- _Text_:
----

Shares in troubled publisher Pearson rose six per cent today after the company released some long-awaited good news.

The education firm now expects its full-year operating profit to be in the upper half of its forecast range. Pearson said it aims to make adjusted operating profit of between £576m and £606m from previous guidance of between £546m to £606m.

The company's share price rose 6.11 per cent to 659.5p.

Read more: Pearson shares rise as it flogs a 22 per cent stake in Penguin

However, in the trading update for the first nine months of the year, Pearson's sales fell two per cent in underlying terms, mainly due to declines in the US. Sales of higher education courseware in the US fell by one per cent.

Nicholas Hyett, equity analyst at Hargreaves Lansdown​, said: “These are positive results for Pearson overall."

Hyett said there are signs that the drop in Pearson's sales seems to be stabilising.

"That reflects good growth in digital courseware in the US, which is important since the group’s strategy pivots on becoming the long term winner in digital learning.”

Earlier this year, Pearson, which used to own the Financial Times and The Economist, slashed 3,000 full-time jobs to make efficiency savings following a number of profit warnings.

----

- _Data_:
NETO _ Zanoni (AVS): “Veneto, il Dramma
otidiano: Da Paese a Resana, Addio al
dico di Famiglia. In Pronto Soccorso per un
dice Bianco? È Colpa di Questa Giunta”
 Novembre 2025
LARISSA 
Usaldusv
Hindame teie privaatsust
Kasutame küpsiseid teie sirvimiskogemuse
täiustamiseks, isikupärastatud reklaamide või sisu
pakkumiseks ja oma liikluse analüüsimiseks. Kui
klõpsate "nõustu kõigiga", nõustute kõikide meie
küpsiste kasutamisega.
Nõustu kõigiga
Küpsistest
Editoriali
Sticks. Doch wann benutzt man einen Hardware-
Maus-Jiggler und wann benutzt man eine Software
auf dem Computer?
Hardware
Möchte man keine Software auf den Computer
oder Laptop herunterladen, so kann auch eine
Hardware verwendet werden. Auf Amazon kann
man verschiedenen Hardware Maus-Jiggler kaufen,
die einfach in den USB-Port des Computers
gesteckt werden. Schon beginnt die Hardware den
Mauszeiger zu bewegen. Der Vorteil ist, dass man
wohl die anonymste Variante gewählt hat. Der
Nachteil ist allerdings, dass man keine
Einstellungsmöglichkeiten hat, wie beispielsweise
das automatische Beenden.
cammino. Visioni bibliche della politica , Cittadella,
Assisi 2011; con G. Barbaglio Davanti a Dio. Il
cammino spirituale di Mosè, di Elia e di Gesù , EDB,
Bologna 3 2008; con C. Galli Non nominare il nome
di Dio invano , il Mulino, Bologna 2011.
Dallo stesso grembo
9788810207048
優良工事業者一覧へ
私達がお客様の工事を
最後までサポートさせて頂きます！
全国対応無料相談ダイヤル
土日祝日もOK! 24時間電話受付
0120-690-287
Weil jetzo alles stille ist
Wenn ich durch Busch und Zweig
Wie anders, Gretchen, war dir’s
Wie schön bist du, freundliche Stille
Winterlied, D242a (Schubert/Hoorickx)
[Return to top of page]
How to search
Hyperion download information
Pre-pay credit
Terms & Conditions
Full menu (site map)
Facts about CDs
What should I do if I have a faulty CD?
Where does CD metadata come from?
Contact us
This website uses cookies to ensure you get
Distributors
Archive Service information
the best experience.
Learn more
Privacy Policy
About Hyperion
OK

----

- _Tasks to perform_:
a. Update the rows from the first line through the line containing "9788810207048" by replacing "Bologna" with "Roma", keep everything else unchanged, and return only those lines.
b. Write the next part of the article on Pearson's trading update, continuing after its final sentence.

- _Answer section_:
a.
NETO _ Zanoni (AVS): “Veneto, il Dramma
otidiano: Da Paese a Resana, Addio al
dico di Famiglia. In Pronto Soccorso per un
dice Bianco? È Colpa di Questa Giunta”
 Novembre 2025
LARISSA 
Usaldusv
Hindame teie privaatsust
Kasutame küpsiseid teie sirvimiskogemuse
täiustamiseks, isikupärastatud reklaamide või sisu
pakkumiseks ja oma liikluse analüüsimiseks. Kui
klõpsate "nõustu kõigiga", nõustute kõikide meie
küpsiste kasutamisega.
Nõustu kõigiga
Küpsistest
Editoriali
Sticks. Doch wann benutzt man einen Hardware-
Maus-Jiggler und wann benutzt man eine Software
auf dem Computer?
Hardware
Möchte man keine Software auf den Computer
oder Laptop herunterladen, so kann auch eine
Hardware verwendet werden. Auf Amazon kann
man verschiedenen Hardware Maus-Jiggler kaufen,
die einfach in den USB-Port des Computers
gesteckt werden. Schon beginnt die Hardware den
Mauszeiger zu bewegen. Der Vorteil ist, dass man
wohl die anonymste Variante gewählt hat. Der
Nachteil ist allerdings, dass man keine
Einstellungsmöglichkeiten hat, wie beispielsweise
das automatische Beenden.
cammino. Visioni bibliche della politica , Cittadella,
Assisi 2011; con G. Barbaglio Davanti a Dio. Il
cammino spirituale di Mosè, di Elia e di Gesù , EDB,
Roma 3 2008; con C. Galli Non nominare il nome
di Dio invano , il Mulino, Roma 2011.
Dallo stesso grembo
9788810207048

b.
Pearson is turning its focus to digital, and it said US higher education digital courseware revenue grew 11 per cent in the nine months, while eBook revenues increased more than 20 per cent.

Pearson's chief executive, John Fallon, said: "We continue to invest in growing market opportunities, gaining share with our digital transformation, and becoming simpler and more efficient. With good cash generation and a strong balance sheet, we are going to return £300m in surplus capital through a share buyback.

"We expect tough market conditions in our biggest business to continue over the next couple of years. We're focused on being the long term winner in digital learning and creating sustainable value for our shareholders."